Ma via La Spezia resta degradata, nonostante i materiali siano nuovi di zecca. Ma nuovo non equivale sempre a incantevole. Anzi. La strada, nella sua freddezza lineare, è circondata dai “regali” offerti dalla metro (scale mobili, sfiatatoi, ridicoli spazi verdi, grate di scolo per l’acqua poste proprio al centro del marciapiede). Un “arredamento” ostentato anziché nascosto. Sembra davvero una pista di aeroporto, tra l’altro avulsa dal contesto di inizio Novecento. C’è una diffusa mancanza di armonia, di gusto, forse anche di programmazione coordinata. Di certo l’apertura della fermata di Lodi è stata un’occasione mancata per riqualificare e rilanciare un’area desertificata dalla lunghezza dei cantieri, per restituirla ad antichi splendori, per accrescere la vivibilità di un quartiere duramente provato da scavi, spesso inutili, come quelli per i box privati interrati. Invece tutto è lasciato all’incuria, ai cartelloni pubblicitari spesso abusivi, ai capricci dei graffitari, alla mancanza di manutenzione e di controllo, alle strisce pedonali che si sbiadiscono.

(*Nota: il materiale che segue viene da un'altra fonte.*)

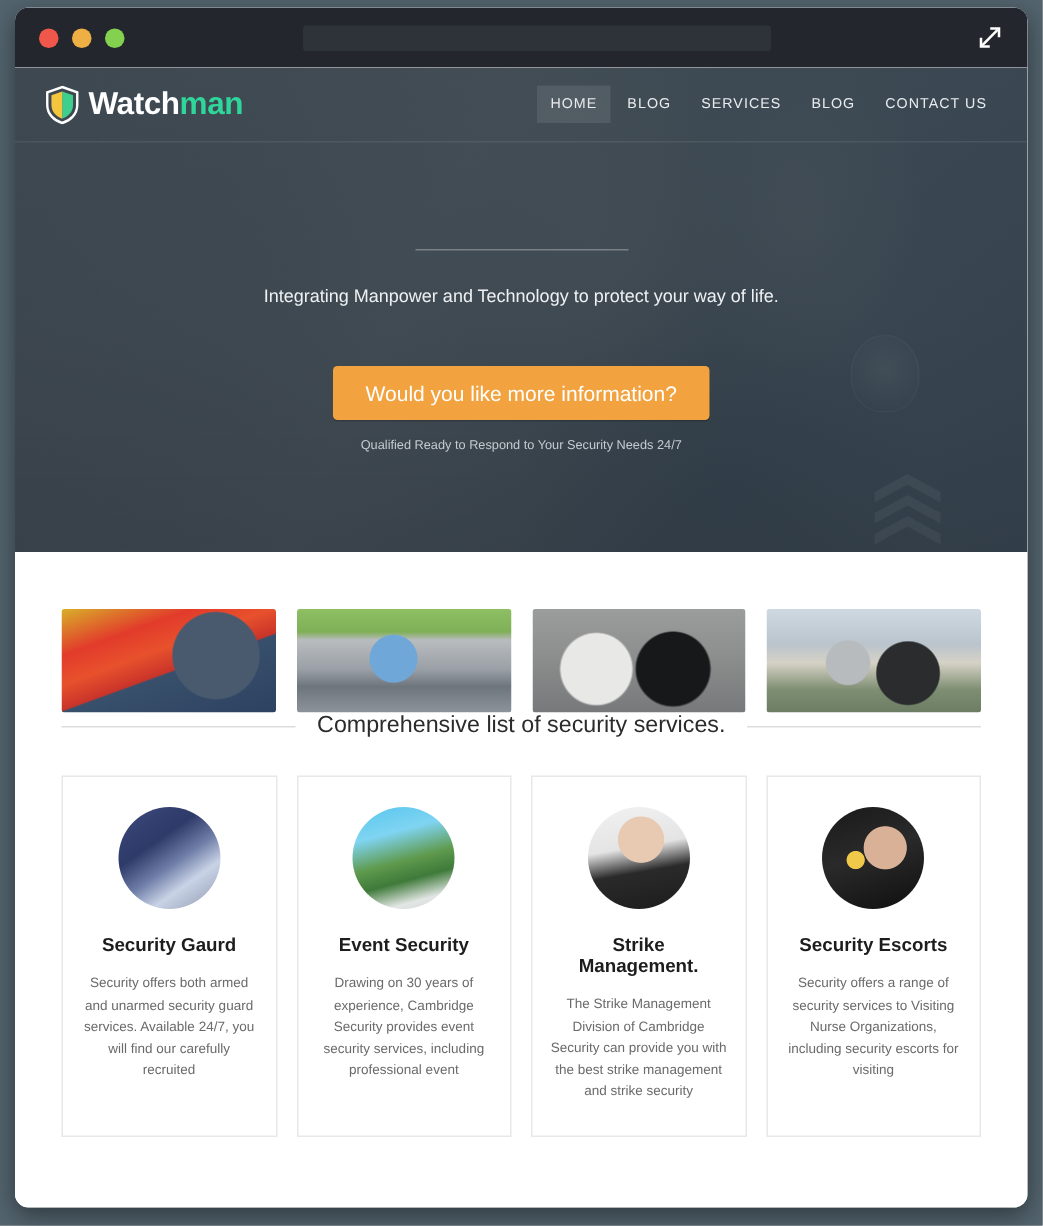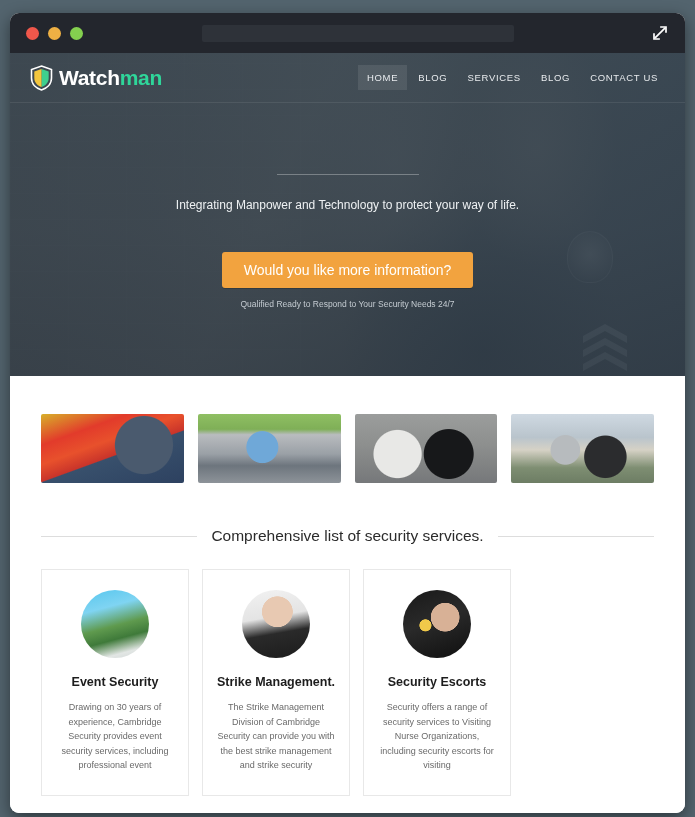--- a/index.html
+++ b/index.html
@@ -9,21 +9,21 @@
     height: 817px;
     overflow: hidden;
     background: #53646e;
     font-family: "Liberation Sans", sans-serif;
   }
 
   
   .browser-window {
     position: absolute;
     left: 10px;
-    top: 13px;
+    top: 5px;
     width: 675px;
     height: 800px;
     background: #ffffff;
     border-radius: 9px;
     overflow: hidden;
     box-shadow: 0 5px 16px rgba(0,0,0,0.45);
   }
 
   .chrome-bar {
     height: 40px;
@@ -218,21 +218,20 @@
       radial-gradient(circle at 66% 62%, #2b2c2e 0 20%, transparent 21%),
       linear-gradient(180deg, #cfd9e2 0%, #b9c4cc 34%, #d6d2c6 52%, #7e8e72 78%, #6d7d64 100%);
   }
 
   
   .section-head {
     display: flex;
     align-items: center;
     gap: 14px;
     padding: 0 31px;
-    margin-top: 44px;
   }
   .section-head .line { flex: 1; height: 1px; background: #dddddd; }
   .section-title {
     font-size: 15.5px;
     color: #2b2b2b;
     font-weight: normal;
     white-space: nowrap;
   }
 
   
@@ -341,20 +340,25 @@
     </div>
 
     <div class="section-head">
       <span class="line"></span>
       <h2 class="section-title">Comprehensive list of security services.</h2>
       <span class="line"></span>
     </div>
 
     <div class="cards">
 
+      <div class="card">
+        <div class="card-img ci1"></div>
+        <div class="card-title">Security Gaurd</div>
+        <div class="card-text">Security offers both armed and unarmed security guard services. Available 24/7, you will find our carefully recruited</div>
+      </div>
 
       <div class="card">
         <div class="card-img ci2"></div>
         <div class="card-title">Event Security</div>
         <div class="card-text">Drawing on 30 years of experience, Cambridge Security provides event security services, including professional event</div>
       </div>
 
       <div class="card">
         <div class="card-img ci3"></div>
         <div class="card-title">Strike Management.</div>

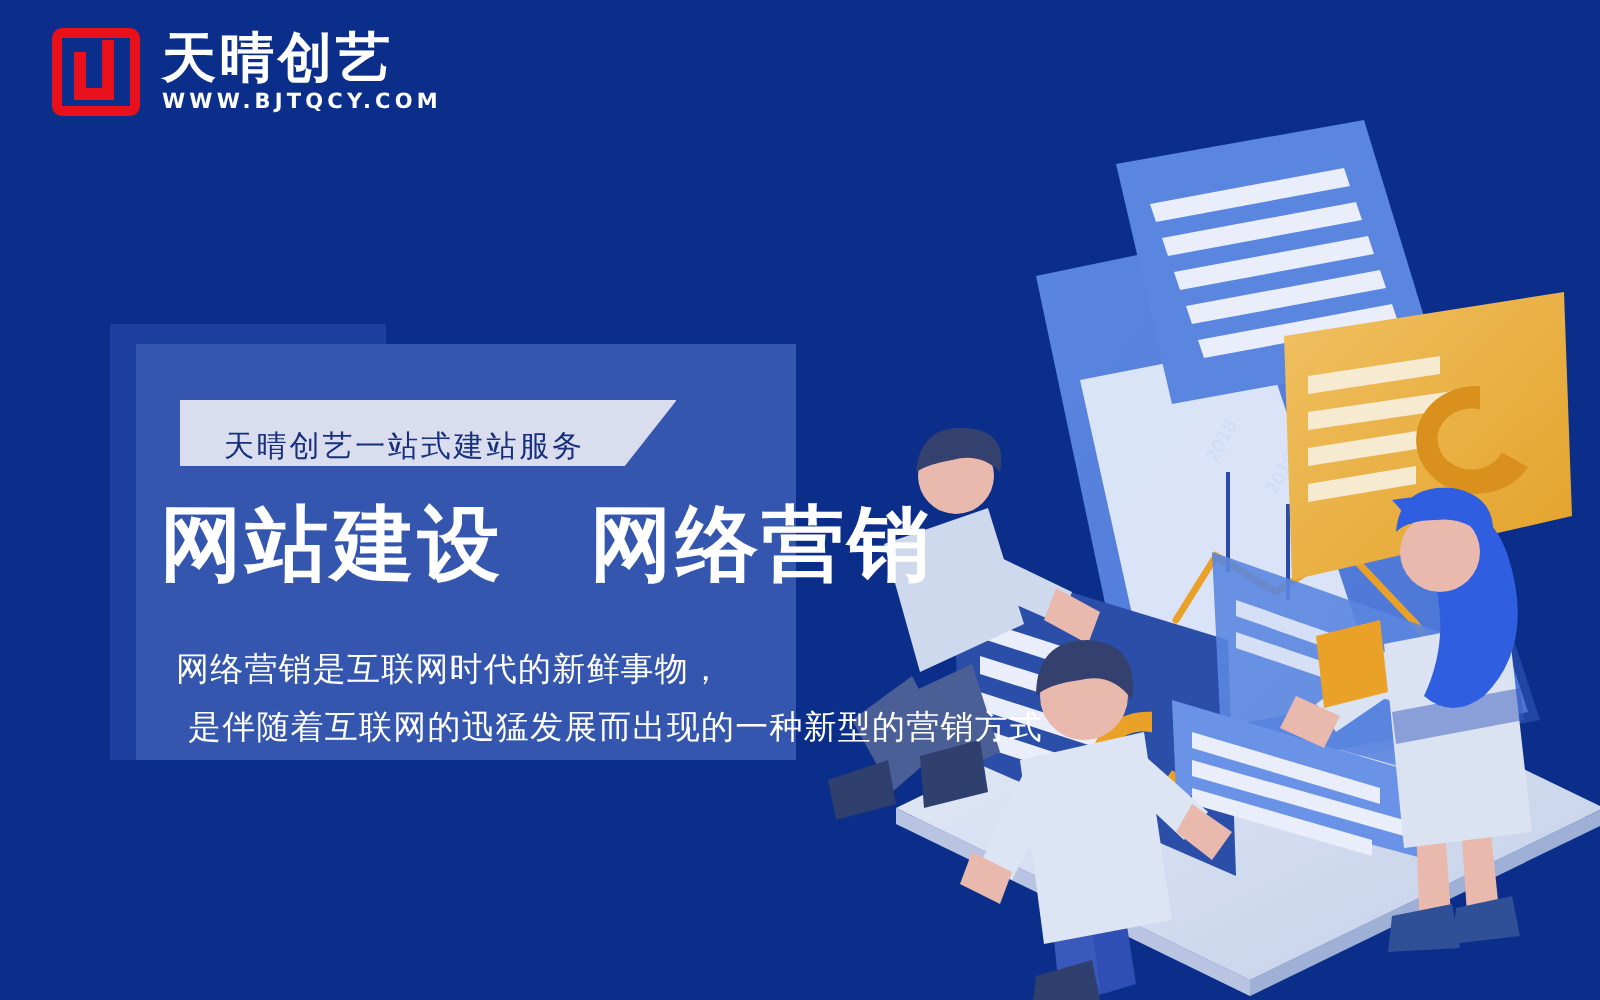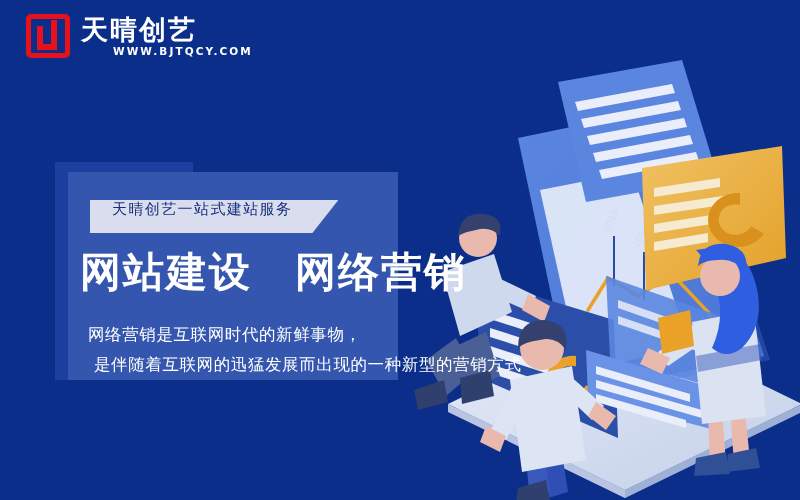--- a/index.html
+++ b/index.html
@@ -67,30 +67,30 @@
     width:20px; height:6px;
     background:#e8111b;
   }
   .logo-text { display:flex; flex-direction:column; gap:3px; }
   .logo-cn {
     font-size:27px; font-weight:700; color:#ffffff;
     letter-spacing:2px; line-height:1;
   }
   .logo-url {
     font-size:10.5px; font-weight:700; color:#ffffff;
-    letter-spacing:2.1px; line-height:1;margin-left:32px;
+    letter-spacing:2.1px; line-height:1;
   }
 
   
   .tagline {
     position:absolute;
     left:90px; top:200px;
     height:33px;
     padding:0 46px 0 22px;
-    display:flex; align-items:flex-start;
+    display:flex; align-items:flex-end;
     background:#d9dded;
     clip-path:polygon(0 0, 100% 0, calc(100% - 26px) 100%, 0 100%);
     z-index:30;
   }
   .tagline span {
     font-size:15px; font-weight:500; color:#17307e;
     letter-spacing:1.4px; white-space:nowrap;
   }
 
   .headline {
@@ -104,21 +104,21 @@
   .subcopy {
     position:absolute;
     left:88px; top:320px;
     z-index:30;
   }
   .subcopy p {
     font-size:16.5px; color:#ffffff;
     letter-spacing:0.6px; line-height:30px;
     white-space:nowrap;
   }
-  .subcopy p.indent { padding-left:6px; }
+  .subcopy p.indent { padding-left:6px;font-family:Liberation Mono, monospace; }
 
   
   .illus {
     position:absolute;
     left:390px; top:60px;
     width:420px; height:440px;
     z-index:20;
   }
   .illus svg { display:block; width:100%; height:100%; }
 </style>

C’è da chiedersi cosa succederà quando (quando?) aprirà la stazione San Giovanni. Via La Spezia tornerà ad essere autostrada, oltre che pista di aeroporto? Tornerà la viabilità ordinaria in entrambi i sensi di marcia, tanto per assecondare l’unica categoria che oggi sta a cuore ai “progettisti”, cioè quella degli automobilisti? E i residenti che si sono sorbiti dieci anni di cantieri?